## Problem details
Return all lines in the data where the string "presented" can be found.

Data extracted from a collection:

╭──

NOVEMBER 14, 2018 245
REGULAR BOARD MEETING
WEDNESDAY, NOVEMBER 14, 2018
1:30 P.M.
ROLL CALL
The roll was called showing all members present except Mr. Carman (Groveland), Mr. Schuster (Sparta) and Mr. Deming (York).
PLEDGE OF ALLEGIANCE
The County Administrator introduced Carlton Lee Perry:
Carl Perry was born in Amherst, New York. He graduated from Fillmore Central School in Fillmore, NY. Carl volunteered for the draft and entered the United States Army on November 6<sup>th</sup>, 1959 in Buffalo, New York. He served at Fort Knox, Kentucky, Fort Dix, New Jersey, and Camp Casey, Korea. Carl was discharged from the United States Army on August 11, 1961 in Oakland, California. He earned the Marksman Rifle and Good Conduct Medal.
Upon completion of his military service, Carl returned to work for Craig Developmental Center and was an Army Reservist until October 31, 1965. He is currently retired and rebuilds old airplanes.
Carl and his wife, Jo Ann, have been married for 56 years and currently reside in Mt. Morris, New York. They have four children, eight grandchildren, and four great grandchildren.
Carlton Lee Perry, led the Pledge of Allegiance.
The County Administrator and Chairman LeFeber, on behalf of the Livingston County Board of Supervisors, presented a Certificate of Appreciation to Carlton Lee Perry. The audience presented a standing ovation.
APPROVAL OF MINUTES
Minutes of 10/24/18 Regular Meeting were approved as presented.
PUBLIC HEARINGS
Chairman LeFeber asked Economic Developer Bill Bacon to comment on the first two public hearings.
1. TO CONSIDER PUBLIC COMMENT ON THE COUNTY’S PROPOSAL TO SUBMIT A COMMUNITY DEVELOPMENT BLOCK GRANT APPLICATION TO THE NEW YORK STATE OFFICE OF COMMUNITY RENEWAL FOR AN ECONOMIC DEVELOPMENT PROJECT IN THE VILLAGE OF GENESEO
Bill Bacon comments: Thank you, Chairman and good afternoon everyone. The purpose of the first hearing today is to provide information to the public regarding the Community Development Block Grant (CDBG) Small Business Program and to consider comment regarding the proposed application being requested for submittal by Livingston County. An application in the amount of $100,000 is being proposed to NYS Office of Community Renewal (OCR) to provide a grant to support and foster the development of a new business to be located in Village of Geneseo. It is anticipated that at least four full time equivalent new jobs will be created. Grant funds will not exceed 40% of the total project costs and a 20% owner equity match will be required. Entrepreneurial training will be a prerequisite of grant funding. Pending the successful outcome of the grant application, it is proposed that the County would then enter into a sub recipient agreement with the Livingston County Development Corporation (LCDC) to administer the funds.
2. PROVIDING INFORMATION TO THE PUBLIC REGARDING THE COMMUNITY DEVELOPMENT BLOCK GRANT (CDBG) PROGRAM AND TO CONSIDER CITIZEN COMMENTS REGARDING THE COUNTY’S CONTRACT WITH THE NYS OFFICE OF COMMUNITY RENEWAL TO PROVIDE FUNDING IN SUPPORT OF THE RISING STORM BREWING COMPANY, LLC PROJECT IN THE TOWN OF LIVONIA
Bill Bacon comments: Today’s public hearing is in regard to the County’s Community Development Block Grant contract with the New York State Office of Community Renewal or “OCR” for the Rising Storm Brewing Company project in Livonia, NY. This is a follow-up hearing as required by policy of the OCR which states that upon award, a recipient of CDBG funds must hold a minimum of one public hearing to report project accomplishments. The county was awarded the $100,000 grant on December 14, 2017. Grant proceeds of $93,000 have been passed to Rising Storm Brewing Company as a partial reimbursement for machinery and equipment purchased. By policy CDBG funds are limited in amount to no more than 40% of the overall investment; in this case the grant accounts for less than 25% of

╰──

## Output
The County Administrator and Chairman LeFeber, on behalf of the Livingston County Board of Supervisors, presented a Certificate of Appreciation to Carlton Lee Perry. The audience presented a standing ovation.
Minutes of 10/24/18 Regular Meeting were approved as presented.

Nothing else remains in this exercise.